Communications of the ACM

BLOG@CACM

ACM-ICPC Has Outgrown Its Humble Start


ACM-ICPC logo, Mount Rushmore

The ACM International Collegiate Programming Competition draws the best collegiate programmers from around the world, but it started as a humble statewide competition.

ICPC traces its roots back to 1970 at Texas A&M University, when the Upsilon Pi Epsilon Computer Science Honor Society hosted the First Annual Texas Collegiate Programming Championship. The contest has been headquartered at Baylor University since 1989. The competition did not significantly grow until 1997, when IBM began its sponsorship of the event. Since then, participation has skyrocketed by 1,600 percent.

The 2017 ACM-ICPC World Finals mark the 20th year anniversary of IBM's sponsorship.

Before IBM's Welcome Dinner on Saturday (May 20), participants played games, socialized, and registered their teams.

Students relaxed in IBM's Chill Zone and played with fun IBM technology.

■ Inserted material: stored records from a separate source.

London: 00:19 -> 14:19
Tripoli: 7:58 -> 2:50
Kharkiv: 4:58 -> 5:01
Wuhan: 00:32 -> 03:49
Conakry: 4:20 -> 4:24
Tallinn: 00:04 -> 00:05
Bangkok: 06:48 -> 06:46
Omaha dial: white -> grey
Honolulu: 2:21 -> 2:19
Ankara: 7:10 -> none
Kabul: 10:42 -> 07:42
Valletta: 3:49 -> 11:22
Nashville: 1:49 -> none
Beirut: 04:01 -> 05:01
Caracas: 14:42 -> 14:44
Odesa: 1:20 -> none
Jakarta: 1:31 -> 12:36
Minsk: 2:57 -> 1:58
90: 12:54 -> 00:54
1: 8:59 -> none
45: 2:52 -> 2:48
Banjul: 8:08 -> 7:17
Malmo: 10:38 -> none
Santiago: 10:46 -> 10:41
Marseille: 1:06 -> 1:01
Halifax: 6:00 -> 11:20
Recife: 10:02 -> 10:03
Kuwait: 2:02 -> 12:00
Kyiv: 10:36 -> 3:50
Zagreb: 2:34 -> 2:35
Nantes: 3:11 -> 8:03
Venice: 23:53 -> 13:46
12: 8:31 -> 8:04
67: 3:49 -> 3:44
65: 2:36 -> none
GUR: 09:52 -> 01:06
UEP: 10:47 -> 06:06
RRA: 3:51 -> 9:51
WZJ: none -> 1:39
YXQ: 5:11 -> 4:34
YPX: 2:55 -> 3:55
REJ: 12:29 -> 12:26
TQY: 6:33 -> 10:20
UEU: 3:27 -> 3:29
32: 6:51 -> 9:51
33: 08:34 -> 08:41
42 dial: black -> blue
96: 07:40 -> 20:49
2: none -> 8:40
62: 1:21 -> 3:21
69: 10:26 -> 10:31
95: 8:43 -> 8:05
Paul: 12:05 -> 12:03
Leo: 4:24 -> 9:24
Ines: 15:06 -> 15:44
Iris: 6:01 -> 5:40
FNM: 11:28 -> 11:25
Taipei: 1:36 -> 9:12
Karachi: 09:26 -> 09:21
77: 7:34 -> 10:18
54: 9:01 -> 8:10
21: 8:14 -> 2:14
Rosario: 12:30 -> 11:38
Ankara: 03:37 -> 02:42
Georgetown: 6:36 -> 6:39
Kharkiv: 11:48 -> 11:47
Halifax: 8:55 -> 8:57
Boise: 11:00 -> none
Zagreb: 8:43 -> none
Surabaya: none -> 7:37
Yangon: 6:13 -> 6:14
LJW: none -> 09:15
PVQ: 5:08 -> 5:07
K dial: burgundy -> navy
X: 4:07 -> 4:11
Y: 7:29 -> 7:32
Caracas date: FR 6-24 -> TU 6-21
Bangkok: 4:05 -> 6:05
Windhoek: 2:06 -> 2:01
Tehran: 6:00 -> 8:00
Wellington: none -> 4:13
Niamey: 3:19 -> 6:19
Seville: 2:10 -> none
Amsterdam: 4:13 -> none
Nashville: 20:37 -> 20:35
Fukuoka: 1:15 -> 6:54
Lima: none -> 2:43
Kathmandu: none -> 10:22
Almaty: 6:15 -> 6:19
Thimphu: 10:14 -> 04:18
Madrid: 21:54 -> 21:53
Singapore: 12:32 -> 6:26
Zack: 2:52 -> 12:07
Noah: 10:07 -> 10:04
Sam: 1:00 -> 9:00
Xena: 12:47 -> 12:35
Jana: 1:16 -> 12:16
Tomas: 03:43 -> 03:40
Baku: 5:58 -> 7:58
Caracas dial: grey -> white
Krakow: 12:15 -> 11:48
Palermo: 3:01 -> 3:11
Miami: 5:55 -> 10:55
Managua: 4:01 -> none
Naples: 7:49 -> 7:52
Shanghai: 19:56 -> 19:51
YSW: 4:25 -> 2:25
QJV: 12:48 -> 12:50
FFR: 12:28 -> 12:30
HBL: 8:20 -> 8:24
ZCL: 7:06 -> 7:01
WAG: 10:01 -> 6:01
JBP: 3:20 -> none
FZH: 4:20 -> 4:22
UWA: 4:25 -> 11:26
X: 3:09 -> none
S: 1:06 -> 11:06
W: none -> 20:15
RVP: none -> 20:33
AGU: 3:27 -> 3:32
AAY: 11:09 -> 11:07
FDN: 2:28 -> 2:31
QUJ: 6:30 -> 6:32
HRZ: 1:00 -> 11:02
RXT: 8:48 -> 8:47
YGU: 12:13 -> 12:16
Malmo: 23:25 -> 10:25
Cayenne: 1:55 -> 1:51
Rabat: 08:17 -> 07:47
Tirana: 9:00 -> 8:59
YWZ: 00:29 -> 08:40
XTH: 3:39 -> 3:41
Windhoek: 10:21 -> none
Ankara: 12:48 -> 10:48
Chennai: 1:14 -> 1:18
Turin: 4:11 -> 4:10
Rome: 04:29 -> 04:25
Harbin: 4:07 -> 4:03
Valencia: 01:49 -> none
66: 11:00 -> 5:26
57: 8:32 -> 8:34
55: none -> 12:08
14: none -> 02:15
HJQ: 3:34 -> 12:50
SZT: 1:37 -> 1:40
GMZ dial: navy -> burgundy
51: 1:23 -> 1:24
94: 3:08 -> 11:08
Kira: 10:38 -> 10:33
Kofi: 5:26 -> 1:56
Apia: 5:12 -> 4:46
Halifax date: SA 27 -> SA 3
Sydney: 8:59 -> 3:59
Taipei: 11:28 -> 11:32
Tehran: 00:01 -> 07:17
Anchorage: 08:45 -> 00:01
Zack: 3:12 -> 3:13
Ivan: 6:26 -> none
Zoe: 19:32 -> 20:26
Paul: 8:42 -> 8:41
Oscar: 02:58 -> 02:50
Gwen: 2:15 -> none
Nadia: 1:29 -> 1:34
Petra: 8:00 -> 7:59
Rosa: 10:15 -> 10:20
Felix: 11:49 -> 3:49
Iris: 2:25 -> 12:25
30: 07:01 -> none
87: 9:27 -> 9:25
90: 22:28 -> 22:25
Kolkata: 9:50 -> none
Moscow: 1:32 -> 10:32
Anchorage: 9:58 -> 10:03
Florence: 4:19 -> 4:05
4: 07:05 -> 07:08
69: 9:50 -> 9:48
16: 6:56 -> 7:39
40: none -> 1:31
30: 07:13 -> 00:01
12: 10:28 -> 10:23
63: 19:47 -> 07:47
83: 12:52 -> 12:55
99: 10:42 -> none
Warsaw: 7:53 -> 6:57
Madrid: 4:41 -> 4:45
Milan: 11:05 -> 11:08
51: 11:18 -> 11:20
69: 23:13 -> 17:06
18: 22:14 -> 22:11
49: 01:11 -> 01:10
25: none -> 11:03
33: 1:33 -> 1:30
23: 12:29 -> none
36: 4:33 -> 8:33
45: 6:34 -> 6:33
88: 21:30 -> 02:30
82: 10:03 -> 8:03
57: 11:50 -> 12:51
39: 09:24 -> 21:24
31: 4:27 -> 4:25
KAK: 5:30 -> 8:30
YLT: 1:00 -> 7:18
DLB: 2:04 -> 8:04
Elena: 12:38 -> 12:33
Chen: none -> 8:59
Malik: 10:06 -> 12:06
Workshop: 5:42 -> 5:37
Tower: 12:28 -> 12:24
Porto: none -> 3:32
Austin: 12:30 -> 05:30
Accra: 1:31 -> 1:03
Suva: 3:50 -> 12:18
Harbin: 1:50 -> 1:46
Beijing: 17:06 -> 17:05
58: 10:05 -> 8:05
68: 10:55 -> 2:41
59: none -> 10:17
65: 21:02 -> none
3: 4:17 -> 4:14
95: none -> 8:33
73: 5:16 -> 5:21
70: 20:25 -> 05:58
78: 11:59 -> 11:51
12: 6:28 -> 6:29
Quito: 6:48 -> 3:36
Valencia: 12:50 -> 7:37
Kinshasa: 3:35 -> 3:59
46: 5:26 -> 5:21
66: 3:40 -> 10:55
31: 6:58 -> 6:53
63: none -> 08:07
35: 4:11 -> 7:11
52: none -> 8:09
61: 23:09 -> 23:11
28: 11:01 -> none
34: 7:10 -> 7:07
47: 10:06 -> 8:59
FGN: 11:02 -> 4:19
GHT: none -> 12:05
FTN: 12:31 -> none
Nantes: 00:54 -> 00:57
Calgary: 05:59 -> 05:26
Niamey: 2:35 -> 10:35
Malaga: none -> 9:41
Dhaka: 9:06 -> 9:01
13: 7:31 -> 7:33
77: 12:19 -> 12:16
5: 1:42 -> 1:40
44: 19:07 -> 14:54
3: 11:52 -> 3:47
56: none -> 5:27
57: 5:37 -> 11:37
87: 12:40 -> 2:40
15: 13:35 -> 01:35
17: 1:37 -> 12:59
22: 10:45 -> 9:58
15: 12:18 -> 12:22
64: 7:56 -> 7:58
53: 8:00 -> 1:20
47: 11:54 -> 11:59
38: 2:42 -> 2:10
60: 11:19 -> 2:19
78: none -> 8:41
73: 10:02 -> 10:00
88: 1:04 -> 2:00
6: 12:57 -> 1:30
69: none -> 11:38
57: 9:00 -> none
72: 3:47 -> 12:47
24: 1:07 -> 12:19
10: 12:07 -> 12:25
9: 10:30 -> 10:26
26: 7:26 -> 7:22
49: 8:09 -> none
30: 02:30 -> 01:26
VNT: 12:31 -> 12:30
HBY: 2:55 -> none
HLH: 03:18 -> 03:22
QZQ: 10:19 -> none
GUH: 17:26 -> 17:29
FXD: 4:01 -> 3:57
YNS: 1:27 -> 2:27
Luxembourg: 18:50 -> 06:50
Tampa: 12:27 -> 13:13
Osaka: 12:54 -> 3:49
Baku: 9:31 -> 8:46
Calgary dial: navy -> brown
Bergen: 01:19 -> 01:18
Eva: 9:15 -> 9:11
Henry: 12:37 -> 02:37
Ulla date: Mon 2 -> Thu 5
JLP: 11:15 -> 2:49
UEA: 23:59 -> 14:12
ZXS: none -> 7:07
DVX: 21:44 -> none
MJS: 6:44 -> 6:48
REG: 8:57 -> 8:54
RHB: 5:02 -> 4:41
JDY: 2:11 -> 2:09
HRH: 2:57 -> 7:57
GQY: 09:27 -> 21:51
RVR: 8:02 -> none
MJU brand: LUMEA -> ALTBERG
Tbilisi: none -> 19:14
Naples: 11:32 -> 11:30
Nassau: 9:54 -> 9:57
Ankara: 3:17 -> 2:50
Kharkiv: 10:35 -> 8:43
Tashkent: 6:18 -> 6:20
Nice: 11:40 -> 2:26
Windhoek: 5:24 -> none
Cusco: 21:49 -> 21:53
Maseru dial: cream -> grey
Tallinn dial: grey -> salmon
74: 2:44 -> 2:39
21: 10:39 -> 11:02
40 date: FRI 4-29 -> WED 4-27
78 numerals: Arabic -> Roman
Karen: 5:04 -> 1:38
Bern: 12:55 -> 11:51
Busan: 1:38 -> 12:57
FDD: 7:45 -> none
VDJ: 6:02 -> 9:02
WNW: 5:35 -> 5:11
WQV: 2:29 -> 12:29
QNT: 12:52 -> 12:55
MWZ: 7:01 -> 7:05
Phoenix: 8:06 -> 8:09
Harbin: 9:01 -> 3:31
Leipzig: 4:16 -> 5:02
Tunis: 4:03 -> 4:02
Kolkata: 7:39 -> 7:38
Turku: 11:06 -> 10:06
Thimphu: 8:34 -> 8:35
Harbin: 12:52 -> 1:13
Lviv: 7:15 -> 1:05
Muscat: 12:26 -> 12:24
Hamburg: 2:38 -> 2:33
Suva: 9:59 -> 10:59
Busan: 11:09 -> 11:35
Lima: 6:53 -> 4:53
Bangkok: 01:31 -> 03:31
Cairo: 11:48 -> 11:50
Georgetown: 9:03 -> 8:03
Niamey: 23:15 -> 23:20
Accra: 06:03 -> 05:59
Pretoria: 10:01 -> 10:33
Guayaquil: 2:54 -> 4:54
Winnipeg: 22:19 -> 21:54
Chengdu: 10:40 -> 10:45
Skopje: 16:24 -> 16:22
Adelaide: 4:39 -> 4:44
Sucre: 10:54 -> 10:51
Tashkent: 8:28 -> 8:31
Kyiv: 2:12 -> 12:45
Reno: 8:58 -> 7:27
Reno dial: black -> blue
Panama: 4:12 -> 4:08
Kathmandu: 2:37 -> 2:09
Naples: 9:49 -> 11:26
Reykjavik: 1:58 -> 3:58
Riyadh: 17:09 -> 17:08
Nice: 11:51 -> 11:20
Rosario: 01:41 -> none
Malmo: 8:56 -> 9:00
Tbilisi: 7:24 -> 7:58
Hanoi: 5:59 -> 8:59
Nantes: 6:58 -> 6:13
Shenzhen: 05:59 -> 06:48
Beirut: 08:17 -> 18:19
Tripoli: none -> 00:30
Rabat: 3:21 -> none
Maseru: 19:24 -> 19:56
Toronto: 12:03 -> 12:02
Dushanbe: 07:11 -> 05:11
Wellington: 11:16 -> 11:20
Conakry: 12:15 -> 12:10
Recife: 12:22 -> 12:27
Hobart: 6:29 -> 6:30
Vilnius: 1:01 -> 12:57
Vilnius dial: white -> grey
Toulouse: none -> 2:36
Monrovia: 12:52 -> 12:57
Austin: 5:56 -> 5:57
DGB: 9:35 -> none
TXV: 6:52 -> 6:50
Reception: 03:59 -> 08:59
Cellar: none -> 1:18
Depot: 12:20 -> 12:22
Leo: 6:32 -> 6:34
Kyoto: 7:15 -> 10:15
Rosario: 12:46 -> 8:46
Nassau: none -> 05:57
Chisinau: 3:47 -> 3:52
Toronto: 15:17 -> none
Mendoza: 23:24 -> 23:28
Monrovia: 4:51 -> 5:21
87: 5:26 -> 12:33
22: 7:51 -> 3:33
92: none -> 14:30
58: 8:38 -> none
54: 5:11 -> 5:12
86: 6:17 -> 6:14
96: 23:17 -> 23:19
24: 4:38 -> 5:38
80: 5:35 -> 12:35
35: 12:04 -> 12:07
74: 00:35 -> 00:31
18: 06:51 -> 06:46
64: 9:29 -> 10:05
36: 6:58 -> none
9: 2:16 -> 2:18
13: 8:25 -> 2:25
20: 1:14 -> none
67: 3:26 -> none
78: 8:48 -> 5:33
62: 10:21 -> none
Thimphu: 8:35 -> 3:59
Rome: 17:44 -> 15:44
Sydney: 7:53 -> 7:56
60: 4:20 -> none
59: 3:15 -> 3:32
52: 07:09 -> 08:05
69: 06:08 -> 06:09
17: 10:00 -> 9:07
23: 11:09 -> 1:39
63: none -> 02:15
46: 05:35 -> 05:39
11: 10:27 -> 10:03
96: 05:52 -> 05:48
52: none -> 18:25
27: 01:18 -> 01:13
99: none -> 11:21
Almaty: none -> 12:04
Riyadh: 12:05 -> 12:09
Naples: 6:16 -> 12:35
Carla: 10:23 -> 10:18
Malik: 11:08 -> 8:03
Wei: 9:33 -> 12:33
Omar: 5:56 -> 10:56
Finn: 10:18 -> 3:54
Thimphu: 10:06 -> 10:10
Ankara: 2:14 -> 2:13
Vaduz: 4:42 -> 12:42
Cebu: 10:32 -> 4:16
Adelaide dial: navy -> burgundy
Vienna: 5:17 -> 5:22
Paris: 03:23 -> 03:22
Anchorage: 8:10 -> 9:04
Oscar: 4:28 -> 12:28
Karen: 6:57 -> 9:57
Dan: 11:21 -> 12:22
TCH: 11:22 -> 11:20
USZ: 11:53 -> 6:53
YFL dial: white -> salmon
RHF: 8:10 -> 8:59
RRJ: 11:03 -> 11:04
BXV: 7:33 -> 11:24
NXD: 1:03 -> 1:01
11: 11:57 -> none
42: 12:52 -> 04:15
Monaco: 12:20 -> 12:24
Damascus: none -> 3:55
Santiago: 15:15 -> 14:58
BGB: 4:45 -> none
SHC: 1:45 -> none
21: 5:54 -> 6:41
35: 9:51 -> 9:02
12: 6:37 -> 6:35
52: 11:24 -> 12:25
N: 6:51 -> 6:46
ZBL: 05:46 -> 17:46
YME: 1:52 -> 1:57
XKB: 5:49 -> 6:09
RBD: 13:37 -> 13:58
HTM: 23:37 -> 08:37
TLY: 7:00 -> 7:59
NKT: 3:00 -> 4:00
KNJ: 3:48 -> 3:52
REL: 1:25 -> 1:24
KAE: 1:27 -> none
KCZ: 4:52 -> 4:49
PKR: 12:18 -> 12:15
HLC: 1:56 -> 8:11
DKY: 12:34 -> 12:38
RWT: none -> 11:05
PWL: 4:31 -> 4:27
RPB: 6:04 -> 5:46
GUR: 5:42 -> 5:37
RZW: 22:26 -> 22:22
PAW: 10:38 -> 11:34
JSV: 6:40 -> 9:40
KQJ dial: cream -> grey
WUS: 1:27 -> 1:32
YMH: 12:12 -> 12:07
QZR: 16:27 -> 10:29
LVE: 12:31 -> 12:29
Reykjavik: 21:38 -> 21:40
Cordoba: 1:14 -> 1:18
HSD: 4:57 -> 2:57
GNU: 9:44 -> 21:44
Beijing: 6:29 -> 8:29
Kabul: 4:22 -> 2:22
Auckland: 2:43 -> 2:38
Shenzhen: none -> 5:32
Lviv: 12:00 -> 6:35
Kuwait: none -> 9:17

Speech Sandbox VR, a demo using Unity and IBM Watson, allows users to create objects by simply asking for them. TJBot, which uses Watson, Raspberry Pi, and Node.js, allows access to Watson services. IBM eSports, which uses IBM Data Science Experience and Watson Analytics, is a competitive video game.

student activities before ACM-ICPC

 

 

 

 

 

 

 

 

Inside the huge ICPC dining room, there were rows of tables surrounded by research posters from the hosting college, the South Dakota School of Mines & Technology, and television screens showing video of the scenic Black Hills. The dinner aimed to accommodate every taste, offering a huge variety of cuisines including vegan and vegetarian options. Students were in good spirits and were introduced to other teams they will soon face as competitors.

2017 ACM-ICPC Dining Hall

 

 

 

 

 

 

 

 

In the few days leading up to the ICPC competition on Wednesday (May 24), participants will attend workshops, tour the local area, and network with others in the technology field.